=== EXERCISE ===
Your job is to copy all the entries precisely as they stand.

=== INPUT FOR THIS TASK ===

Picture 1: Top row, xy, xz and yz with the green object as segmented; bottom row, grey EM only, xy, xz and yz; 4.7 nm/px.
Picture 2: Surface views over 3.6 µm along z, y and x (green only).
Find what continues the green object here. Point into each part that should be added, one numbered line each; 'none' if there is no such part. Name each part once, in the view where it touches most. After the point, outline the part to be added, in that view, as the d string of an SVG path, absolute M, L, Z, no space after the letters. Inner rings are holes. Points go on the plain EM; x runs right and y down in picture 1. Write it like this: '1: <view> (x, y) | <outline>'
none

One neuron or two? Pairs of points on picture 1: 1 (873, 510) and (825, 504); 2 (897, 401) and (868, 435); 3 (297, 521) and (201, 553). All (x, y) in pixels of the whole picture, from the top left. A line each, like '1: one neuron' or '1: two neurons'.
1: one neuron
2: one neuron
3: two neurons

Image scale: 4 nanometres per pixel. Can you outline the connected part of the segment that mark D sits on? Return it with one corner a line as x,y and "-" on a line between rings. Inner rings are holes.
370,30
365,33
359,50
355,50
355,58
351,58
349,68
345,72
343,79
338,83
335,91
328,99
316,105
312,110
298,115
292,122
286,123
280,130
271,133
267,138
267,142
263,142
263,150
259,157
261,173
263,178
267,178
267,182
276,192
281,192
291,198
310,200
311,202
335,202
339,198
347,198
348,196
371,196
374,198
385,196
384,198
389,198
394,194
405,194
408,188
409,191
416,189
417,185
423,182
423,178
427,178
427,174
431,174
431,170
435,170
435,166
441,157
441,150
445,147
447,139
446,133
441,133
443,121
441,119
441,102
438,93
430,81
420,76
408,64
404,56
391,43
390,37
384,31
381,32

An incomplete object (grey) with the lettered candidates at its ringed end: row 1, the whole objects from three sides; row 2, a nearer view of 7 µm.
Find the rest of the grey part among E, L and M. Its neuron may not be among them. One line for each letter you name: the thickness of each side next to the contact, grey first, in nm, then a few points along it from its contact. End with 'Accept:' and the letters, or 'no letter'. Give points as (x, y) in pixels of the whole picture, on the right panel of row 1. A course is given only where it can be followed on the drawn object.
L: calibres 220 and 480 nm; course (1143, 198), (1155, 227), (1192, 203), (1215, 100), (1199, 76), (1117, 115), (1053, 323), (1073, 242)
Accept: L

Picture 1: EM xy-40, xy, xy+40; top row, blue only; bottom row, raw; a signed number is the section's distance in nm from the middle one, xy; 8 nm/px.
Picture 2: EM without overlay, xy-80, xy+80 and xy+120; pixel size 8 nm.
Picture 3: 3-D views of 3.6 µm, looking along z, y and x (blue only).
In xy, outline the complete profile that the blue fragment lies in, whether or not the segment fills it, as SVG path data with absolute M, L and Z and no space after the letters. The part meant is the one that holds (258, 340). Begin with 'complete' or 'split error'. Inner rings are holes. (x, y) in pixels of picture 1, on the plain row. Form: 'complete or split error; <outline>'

=== EXERCISE OUTPUT ===
Picture 1: Top row, xy, xz and yz with the green object as segmented; bottom row, grey EM only, xy, xz and yz; 4.7 nm/px.
Picture 2: Surface views over 3.6 µm along z, y and x (green only).
Find what continues the green object here. Point into each part that should be added, one numbered line each; 'none' if there is no such part. Name each part once, in the view where it touches most. After the point, outline the part to be added, in that view, as the d string of an SVG path, absolute M, L, Z, no space after the letters. Inner rings are holes. Points go on the plain EM; x runs right and y down in picture 1. Write it like this: '1: <view> (x, y) | <outline>'
none

One neuron or two? Pairs of points on picture 1: 1 (873, 510) and (825, 504); 2 (897, 401) and (868, 435); 3 (297, 521) and (201, 553). All (x, y) in pixels of the whole picture, from the top left. A line each, like '1: one neuron' or '1: two neurons'.
1: one neuron
2: one neuron
3: two neurons

Image scale: 4 nanometres per pixel. Can you outline the connected part of the segment that mark D sits on? Return it with one corner a line as x,y and "-" on a line between rings. Inner rings are holes.
370,30
365,33
359,50
355,50
355,58
351,58
349,68
345,72
343,79
338,83
335,91
328,99
316,105
312,110
298,115
292,122
286,123
280,130
271,133
267,138
267,142
263,142
263,150
259,157
261,173
263,178
267,178
267,182
276,192
281,192
291,198
310,200
311,202
335,202
339,198
347,198
348,196
371,196
374,198
385,196
384,198
389,198
394,194
405,194
408,188
409,191
416,189
417,185
423,182
423,178
427,178
427,174
431,174
431,170
435,170
435,166
441,157
441,150
445,147
447,139
446,133
441,133
443,121
441,119
441,102
438,93
430,81
420,76
408,64
404,56
391,43
390,37
384,31
381,32

An incomplete object (grey) with the lettered candidates at its ringed end: row 1, the whole objects from three sides; row 2, a nearer view of 7 µm.
Find the rest of the grey part among E, L and M. Its neuron may not be among them. One line for each letter you name: the thickness of each side next to the contact, grey first, in nm, then a few points along it from its contact. End with 'Accept:' and the letters, or 'no letter'. Give points as (x, y) in pixels of the whole picture, on the right panel of row 1. A course is given only where it can be followed on the drawn object.
L: calibres 220 and 480 nm; course (1143, 198), (1155, 227), (1192, 203), (1215, 100), (1199, 76), (1117, 115), (1053, 323), (1073, 242)
Accept: L

Picture 1: EM xy-40, xy, xy+40; top row, blue only; bottom row, raw; a signed number is the section's distance in nm from the middle one, xy; 8 nm/px.
Picture 2: EM without overlay, xy-80, xy+80 and xy+120; pixel size 8 nm.
Picture 3: 3-D views of 3.6 µm, looking along z, y and x (blue only).
In xy, outline the complete profile that the blue fragment lies in, whether or not the segment fills it, as SVG path data with absolute M, L and Z and no space after the letters. The part meant is the one that holds (258, 340). Begin with 'complete' or 'split error'. Inner rings are holes. (x, y) in pixels of picture 1, on the plain row. Form: 'complete or split error; <outline>'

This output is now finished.